I’ve been reading Ray Medina’s blog lately.  Very interesting stuff, and he seems to be just a regular person – not a scientist or a doctor – just a guy who has done a ton of his own research on the role of gut bacteria in health.  Just like Ray Peat seems to think everything comes back to the thyroid, Ray Medina blames the ills of society on pathogenic gut bacteria.  I don’t know who’s right, but RM makes a lot of sense.  He seems to recommend a gut-healthy diet, something along the lines of Jaminet’s Perfect Health Diet, which is basically Paleo plus “safe starches”.  Yeah, I tried eating “safe starches” and I haven’t felt happy since.  After spending hours reading his blog and not finding answers to my specific issues, I wrote to him to ask:

Q: Is there such thing as a pathogenic bacteria that may cause an endotoxin problem only in the presence of starches?

A: Interesting question.

Gut pathogens, like most living organisms, utilize glucose and iron for their metabolism, although not all. Lactobacillus bacteria, for example, do not require iron for growth. Other pathogens like Candida can utilize both glucose and ketones for their metabolism. I suspect this is why so many low-carb dieters are beset by yeast infections even when glucose intake is low.

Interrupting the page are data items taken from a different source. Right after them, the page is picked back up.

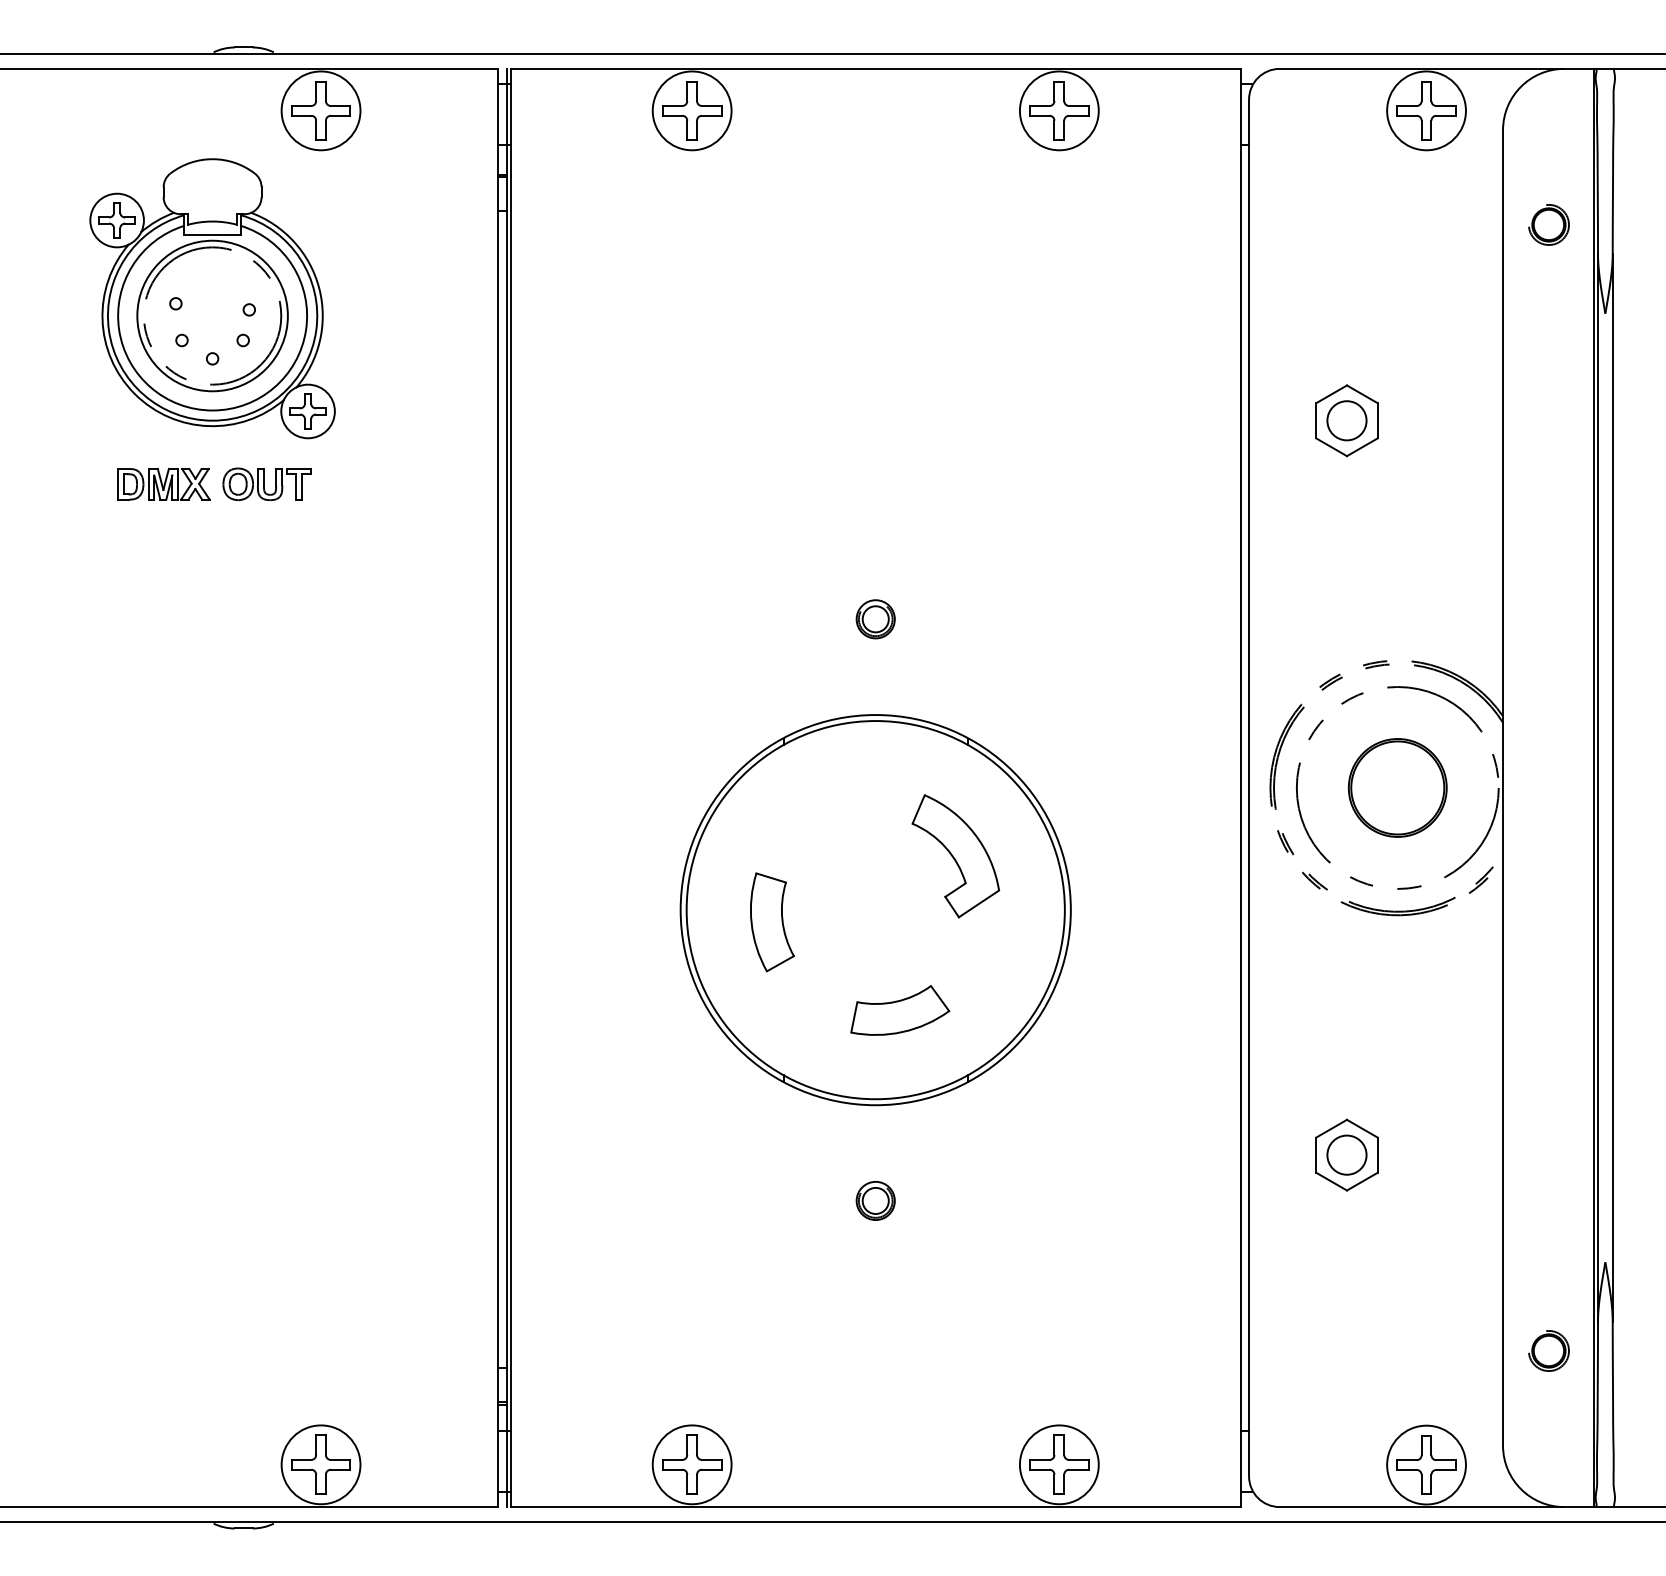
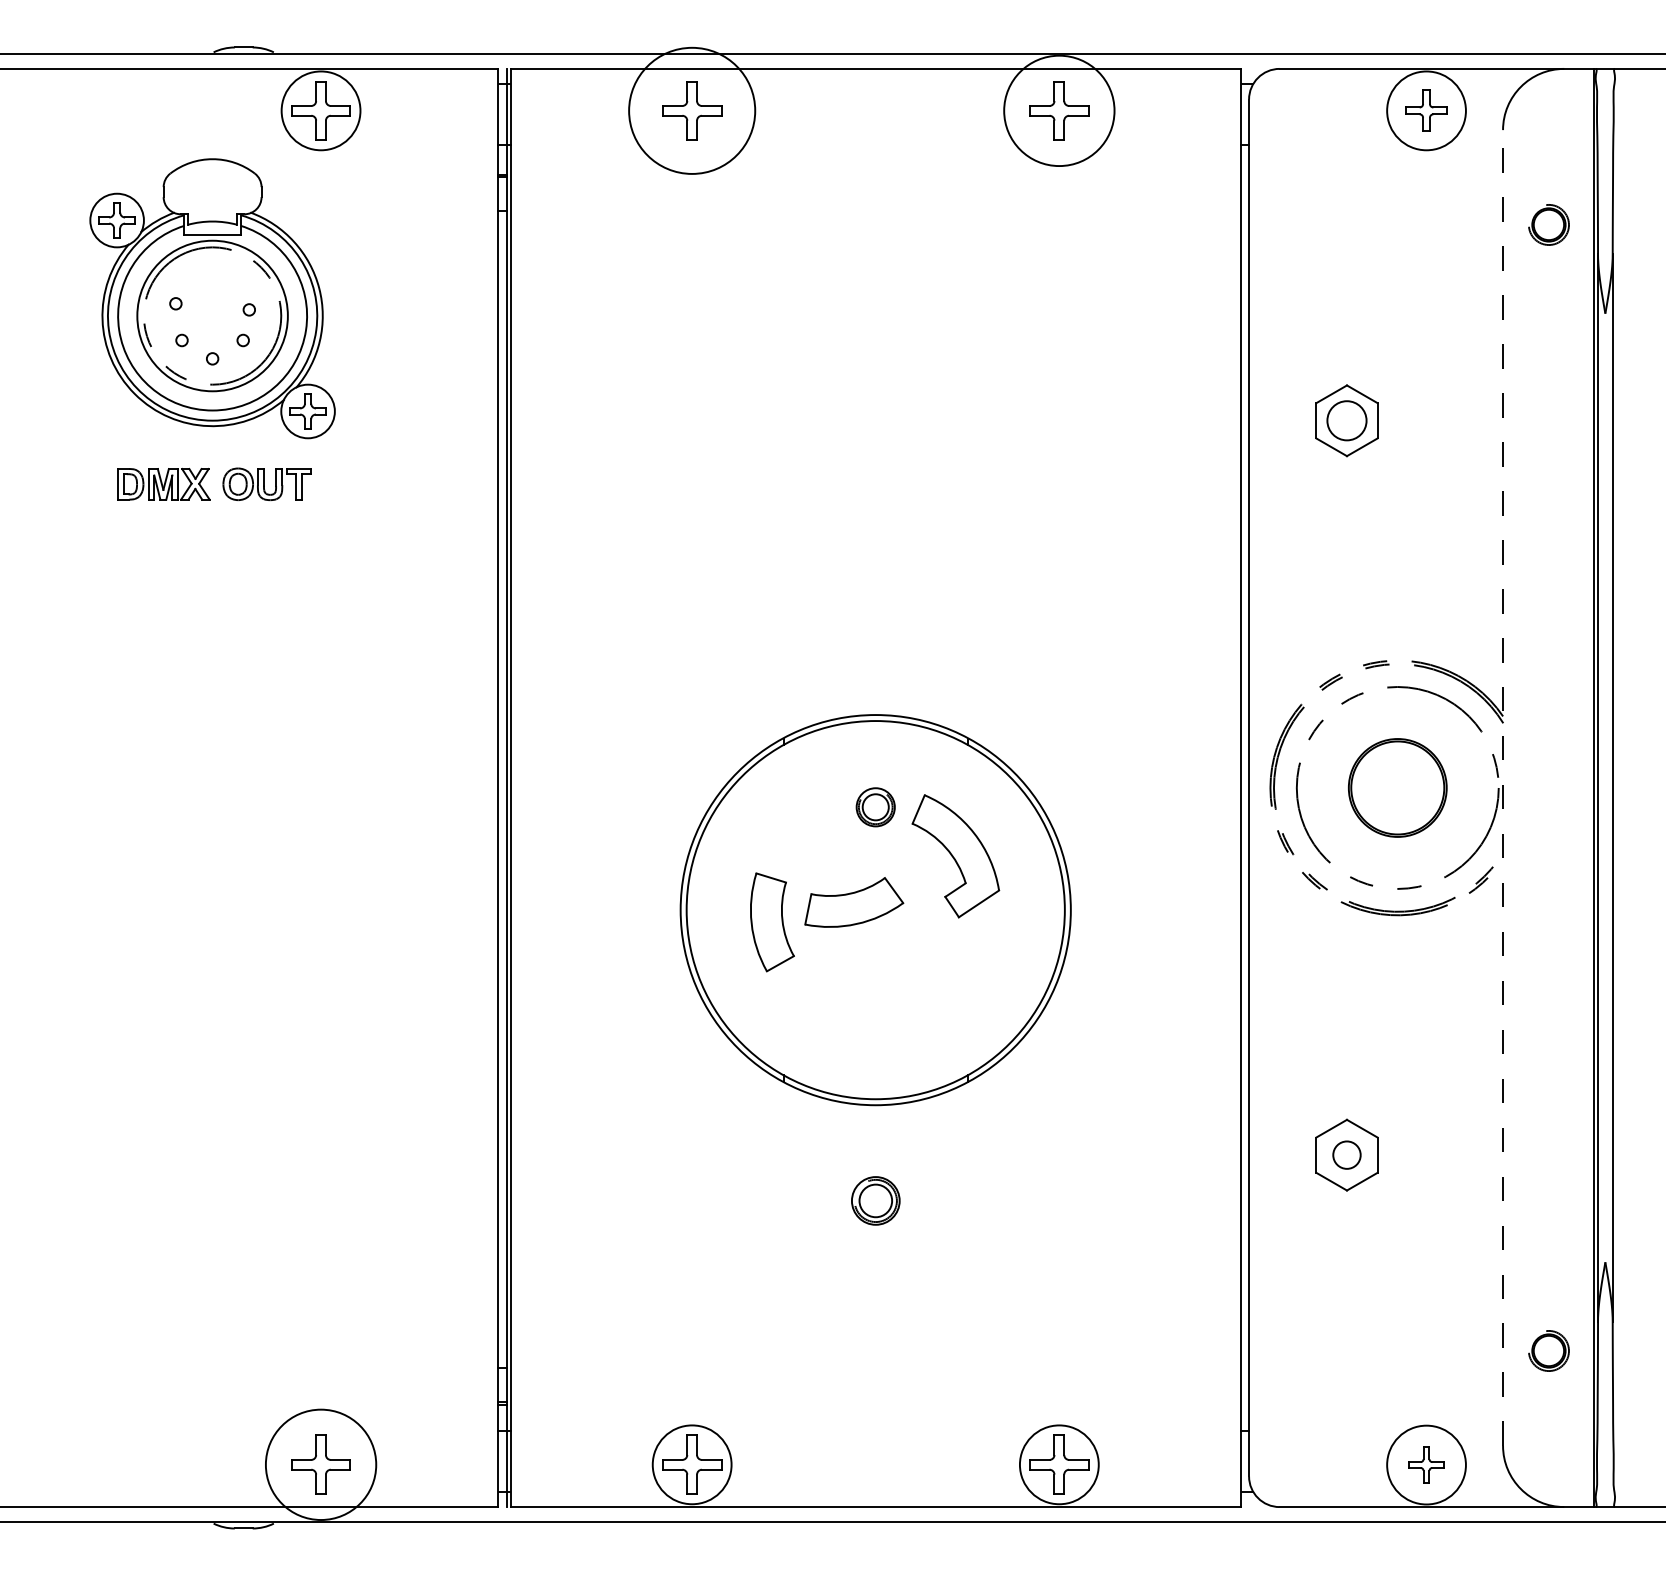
circle at (691, 110) diameter: 79 px -> 126 px
circle at (1058, 110) diameter: 79 px -> 110 px
part at (1426, 110) size: 61x60 px -> 43x43 px
part at (875, 619) position: (875, 619) -> (875, 807)
line at (1503, 787): solid -> dashed
part at (900, 1010) position: (900, 1010) -> (854, 902)
circle at (1346, 1154) diameter: 39 px -> 27 px
part at (875, 1200) size: 41x40 px -> 50x50 px
circle at (320, 1464) diameter: 79 px -> 110 px
part at (1426, 1464) size: 61x60 px -> 37x38 px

It’s impossible for me to tell whether your problem is caused by bacteria or yeast. It may be one, the other, or both.

We know that lipopolysaccharides can initiate the inflammatory cascade that results in depression. Translocation of these types of gram-negative bacterial components to systemic circulation is dependent on their concentration in the gut, whether they are kept in check by beneficial bacteria, the condition of the mucus that coats the digestive tract, the state of the cells lining the gut wall, and the tight junction proteins that bind them together.

Best regards,

Ray

He states on his site that he’s not all about giving people medical advice, so I was pretty happy he even wrote back.  What I take from his answer is that lipopolysaccharides (LPS, also known as endotoxin) can cause depression.  Various factors, such as the balance of good bacteria vs. bad and gut leakiness have a lot to do with whether they become problematic.  Ray Peat says basically the same thing, and recommends eating a raw carrot salad daily to address this (antibacterial carrot + oil + vinegar).  Ray Medina stated also that yeast may be playing a role.

Who the hell knows.

I’m not sure what to do about this.  Medina recommends a probiotic (he has his own, the production of which has been discontinued) and there are others he seems to think highly of. None are the soil-based probiotics recommended by Nikoley and crew.  The challenge with probiotics seems to be getting the microbes to survive the stomach acid, which kills most of what we ingest. I ordered one of the last 5 bottles produced by Medina himself.  Add it to the collection.

In other news, I got a Fitbit Flex for my birthday yesterday.  I’ve walked 7800 steps today.  That doesn’t include the steps during which I was pushing a stroller, because apparently it doesn’t count those.  Awesome.

Ok, I’ve lost interest in writing.  Time to go be surly somewhere else.